Here is a nifty trick for speeding up subtraction of large numbers, generally three digit numbers or a combination of three-digit and two-digit numbers.

For example, to subtract 64 from 260, many of us would scribble on paper or grab a calculator. If the number was 60, many of us would do the equation in our heads, but that 4 takes a little extra effort.

Try this helpful strategy. Round 64 up to100, then subtract 100 from 260.

260 – 100 = 160.

Now add the difference between 100 and 64. Let’s see, 100-64 = 36, so 36 is the difference. Then add 160 + 36, which equals 196.

“But that was more difficult than just writing it our or using a computer!” you might say.

Hold on. This is the fun part. What seems difficult becomes quick and easy if we use * complements*. (Yes, be nice to your math and it will be nice to you.)

Look below at the numbers subtracted from 100 and the answers. See a pattern?

100 100 100 100

-81 -68 -33 -24

19 32 67 76

Each of the numbers in the in the ones columns add up to 10. Each of the numbers in the tens columns add up to 9, **always**.

Oh, that is not exactly true, but the only exceptions are equations that end in zeros, such as 90 – 10 =80, which most of us can do anyway.
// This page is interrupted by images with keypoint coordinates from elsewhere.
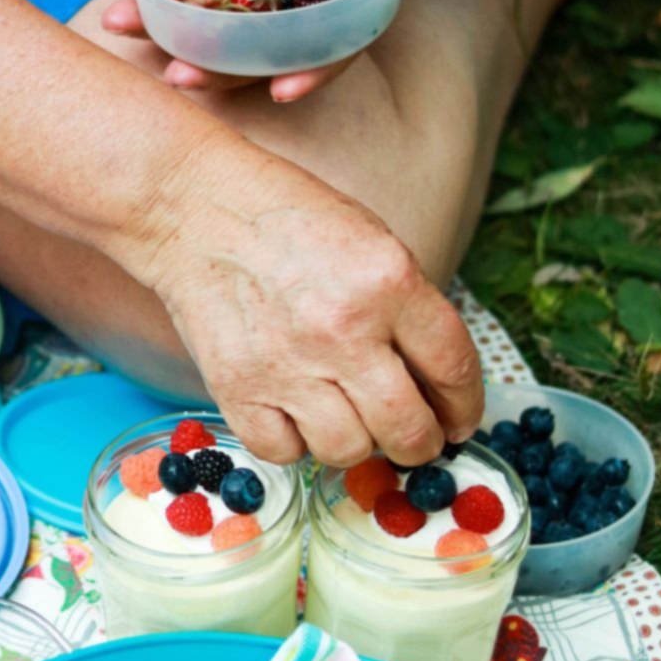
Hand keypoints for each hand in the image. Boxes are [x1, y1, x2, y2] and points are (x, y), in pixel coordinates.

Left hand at [101, 0, 449, 102]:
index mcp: (347, 11)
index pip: (330, 54)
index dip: (308, 75)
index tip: (280, 93)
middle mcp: (297, 11)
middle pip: (253, 53)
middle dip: (211, 67)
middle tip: (173, 75)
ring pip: (207, 21)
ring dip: (160, 27)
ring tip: (115, 22)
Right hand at [138, 135, 481, 467]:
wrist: (195, 208)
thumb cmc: (285, 218)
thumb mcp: (372, 240)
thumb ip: (408, 309)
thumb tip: (435, 382)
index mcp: (389, 282)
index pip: (453, 369)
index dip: (465, 407)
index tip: (459, 421)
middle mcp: (343, 329)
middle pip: (409, 429)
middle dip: (420, 443)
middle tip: (413, 437)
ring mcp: (288, 364)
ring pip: (349, 451)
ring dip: (356, 443)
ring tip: (346, 417)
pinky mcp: (237, 387)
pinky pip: (284, 452)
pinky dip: (295, 443)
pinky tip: (296, 414)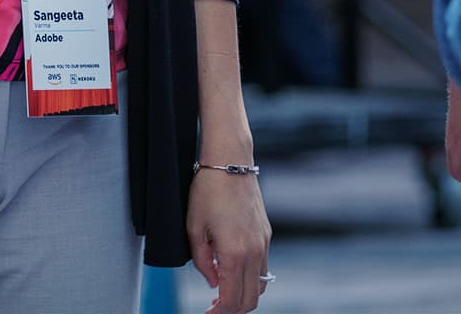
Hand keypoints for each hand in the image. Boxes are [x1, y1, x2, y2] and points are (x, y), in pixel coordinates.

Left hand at [188, 167, 272, 313]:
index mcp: (234, 253)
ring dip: (243, 296)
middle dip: (232, 310)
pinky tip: (231, 271)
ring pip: (261, 285)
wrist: (231, 162)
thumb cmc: (208, 192)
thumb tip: (213, 282)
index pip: (230, 300)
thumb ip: (202, 262)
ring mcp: (263, 243)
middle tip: (213, 309)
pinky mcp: (266, 234)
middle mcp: (254, 251)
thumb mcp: (194, 229)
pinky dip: (250, 278)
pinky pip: (263, 267)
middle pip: (250, 299)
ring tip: (222, 294)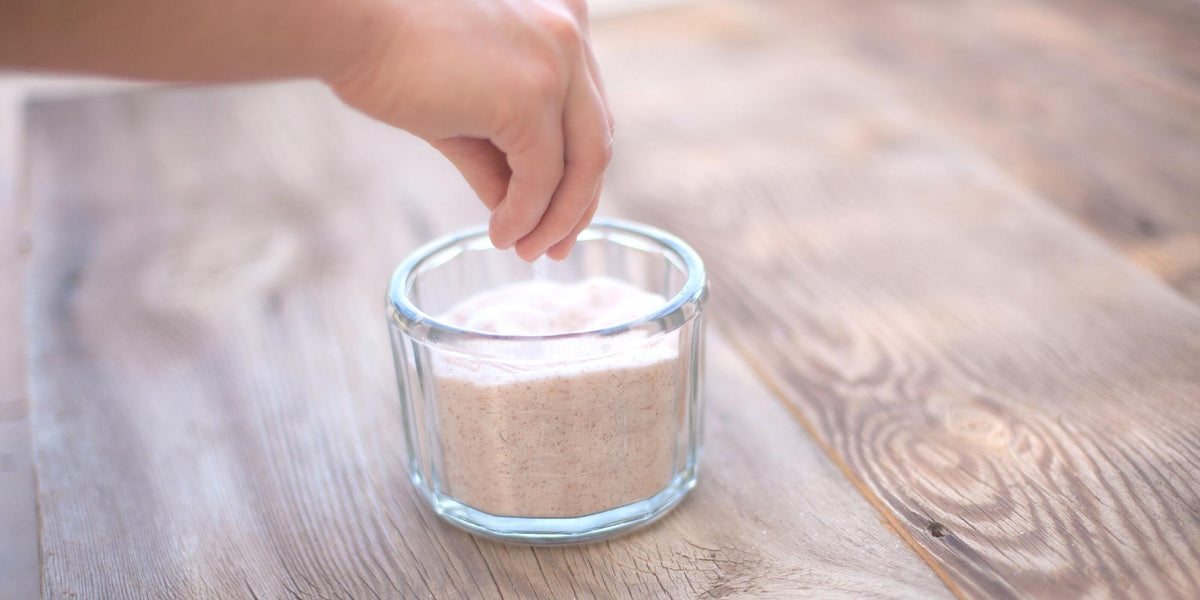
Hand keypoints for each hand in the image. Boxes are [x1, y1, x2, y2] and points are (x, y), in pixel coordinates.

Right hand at [329, 0, 613, 260]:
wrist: (349, 27)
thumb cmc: (394, 57)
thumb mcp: (467, 109)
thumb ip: (501, 154)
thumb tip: (519, 214)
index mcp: (562, 20)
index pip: (588, 113)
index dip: (578, 172)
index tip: (559, 216)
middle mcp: (570, 33)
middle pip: (595, 139)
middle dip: (576, 203)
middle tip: (552, 248)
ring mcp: (555, 64)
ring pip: (582, 164)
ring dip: (555, 218)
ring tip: (526, 250)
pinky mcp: (530, 97)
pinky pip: (542, 177)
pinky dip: (525, 216)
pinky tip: (502, 234)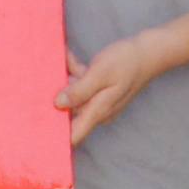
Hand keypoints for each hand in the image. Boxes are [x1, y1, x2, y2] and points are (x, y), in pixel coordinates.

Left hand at [53, 34, 169, 144]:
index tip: (39, 127)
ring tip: (67, 60)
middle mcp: (97, 111)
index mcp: (98, 111)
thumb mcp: (100, 74)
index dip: (57, 135)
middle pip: (69, 110)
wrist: (148, 53)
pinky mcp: (99, 91)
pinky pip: (81, 85)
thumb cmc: (127, 62)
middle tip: (54, 72)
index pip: (74, 135)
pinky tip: (70, 57)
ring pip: (73, 94)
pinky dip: (75, 72)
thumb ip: (79, 90)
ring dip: (68, 77)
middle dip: (61, 91)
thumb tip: (58, 104)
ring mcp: (98, 101)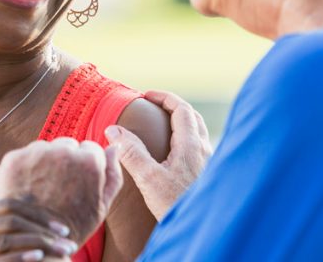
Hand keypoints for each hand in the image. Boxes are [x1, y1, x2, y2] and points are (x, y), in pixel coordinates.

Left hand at [0, 138, 123, 244]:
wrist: (34, 243)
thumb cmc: (73, 227)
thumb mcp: (102, 206)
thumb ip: (112, 174)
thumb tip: (114, 147)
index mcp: (88, 160)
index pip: (90, 148)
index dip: (85, 167)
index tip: (78, 182)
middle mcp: (63, 150)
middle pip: (67, 145)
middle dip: (65, 160)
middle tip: (60, 186)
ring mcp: (36, 153)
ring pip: (45, 148)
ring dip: (45, 161)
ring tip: (43, 188)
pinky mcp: (14, 158)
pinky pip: (24, 155)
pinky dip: (25, 167)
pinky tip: (28, 187)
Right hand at [0, 198, 77, 261]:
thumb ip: (6, 220)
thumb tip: (31, 196)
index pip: (9, 205)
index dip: (38, 214)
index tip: (63, 228)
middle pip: (11, 220)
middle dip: (43, 230)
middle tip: (68, 242)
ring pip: (6, 239)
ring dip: (38, 243)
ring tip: (61, 252)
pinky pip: (0, 259)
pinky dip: (21, 256)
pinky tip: (39, 256)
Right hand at [104, 90, 211, 220]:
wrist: (202, 228)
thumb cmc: (177, 205)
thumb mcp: (149, 179)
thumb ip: (132, 153)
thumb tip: (113, 130)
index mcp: (191, 145)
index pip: (181, 109)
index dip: (164, 98)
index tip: (147, 95)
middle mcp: (205, 150)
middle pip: (193, 117)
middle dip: (174, 107)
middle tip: (154, 106)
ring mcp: (210, 163)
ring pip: (198, 132)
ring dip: (183, 122)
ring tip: (163, 126)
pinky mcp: (209, 175)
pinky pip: (200, 147)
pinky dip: (187, 139)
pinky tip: (176, 154)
Now that you understand complements, try them out with these problems. Check them against a calculator or on paper. Does the method work?

245 416 759

-78 -29 -82

(Let’s do the first one together. Round 78 up to 100. 245 – 100 = 145. The complement of 78 is 22. 145 + 22 = 167)

You can make this even simpler by adding left to right = 145 + 20 = 165, 165 + 2 = 167.

Try these out, then write your own and try to do them in your head. Before long you will be as fast as your calculator!